May Atta, Mardi, 20 mai 2014

Les fondateurs de « Frères sans violence », un mouvement dissident de la confrérie, ont annoncé leur volonté de créer un parti politique. Il s’agirait d’une manoeuvre de la confrérie afin de réintégrer l’échiquier politique.

Frères sans violence

Manoeuvre ou initiative politique? La déci­sion des Frères sans violence de créer un parti politique soulève bien des inter­rogations. Ce mouvement, fondé par de jeunes membres dissidents de la confrérie des Frères musulmans, dit vouloir créer une nouvelle entité politique en rupture avec l’idéologie radicale de la confrérie, à l’instar de Tamarrod, qui, par un vaste mouve­ment de pétitions, avait contribué au renversement de Mohamad Morsi, le 30 juin 2012.

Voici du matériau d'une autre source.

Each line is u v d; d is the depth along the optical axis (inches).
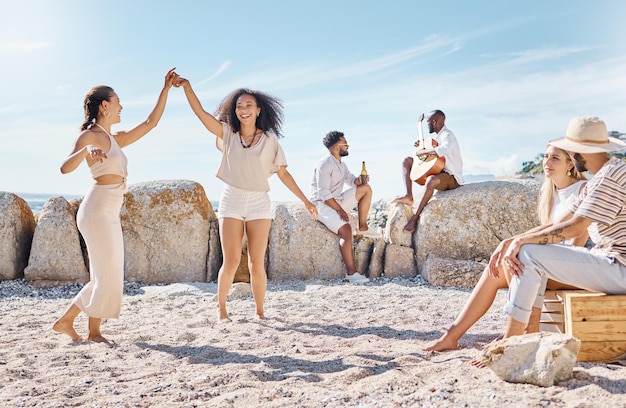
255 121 226.8
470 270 327.3
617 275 140.8
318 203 360.8
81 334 210.7
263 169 226.1
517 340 134.0
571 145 148.7
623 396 116.3
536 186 363.6
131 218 354.0
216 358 171.5
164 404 127.0
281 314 248.1
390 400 122.6
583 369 133.1
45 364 166.2
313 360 163.9
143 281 350.6
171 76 212.7
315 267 358.6
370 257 365.1
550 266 142.9
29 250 350.6
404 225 368.8
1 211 338.3
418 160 378.9
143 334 208.1
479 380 131.6
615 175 138.8
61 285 332.2
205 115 220.8
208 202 373.4
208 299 295.7
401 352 168.2
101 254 189.6
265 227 228.8
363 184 357.7
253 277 232.8
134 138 204.1
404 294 301.4
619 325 141.8
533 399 118.3
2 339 202.7
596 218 138.3
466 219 357.7
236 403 125.5
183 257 352.2
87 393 138.6
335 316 243.6
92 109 189.6
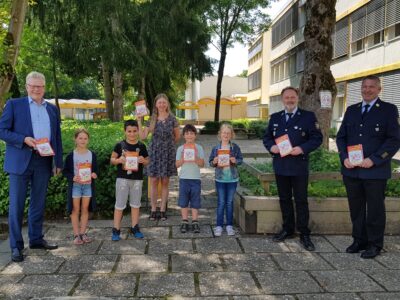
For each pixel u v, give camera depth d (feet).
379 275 14.71
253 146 70.59
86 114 183.93
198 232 19.61
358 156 16.26
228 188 19.47
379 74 66.69
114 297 13.08
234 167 19.62
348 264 15.72
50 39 72.28
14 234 16.28
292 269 15.26
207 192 28.58
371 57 69.36
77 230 18.15
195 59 81.61
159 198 24.76
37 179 16.78
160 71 68.85
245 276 14.64
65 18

Les membres du mouvement font campagne depuis plusieurs mois pour recueillir des signatures afin d’écarter les dirigeants les plus radi­caux de la confrérie. Le mouvement a aussi annoncé qu’il entendait créer un parti politique qui disputera les prochaines législatives et munici­pales.

Le mouvement mise beaucoup sur la création de ce parti qui sera basé, selon ses fondateurs, sur des poli­tiques et des idéologies démocra­tiques loin de tout esprit radical. Le ministère des Affaires sociales avait déjà refusé une demande du mouve­ment de fonder une organisation sous le nom d'« organisation Al-Banna ». Aspirant à un processus politique plus inclusif, ce nouveau mouve­menta annoncé la semaine dernière son soutien au candidat à la présiden­tielle, Hamdine Sabahi.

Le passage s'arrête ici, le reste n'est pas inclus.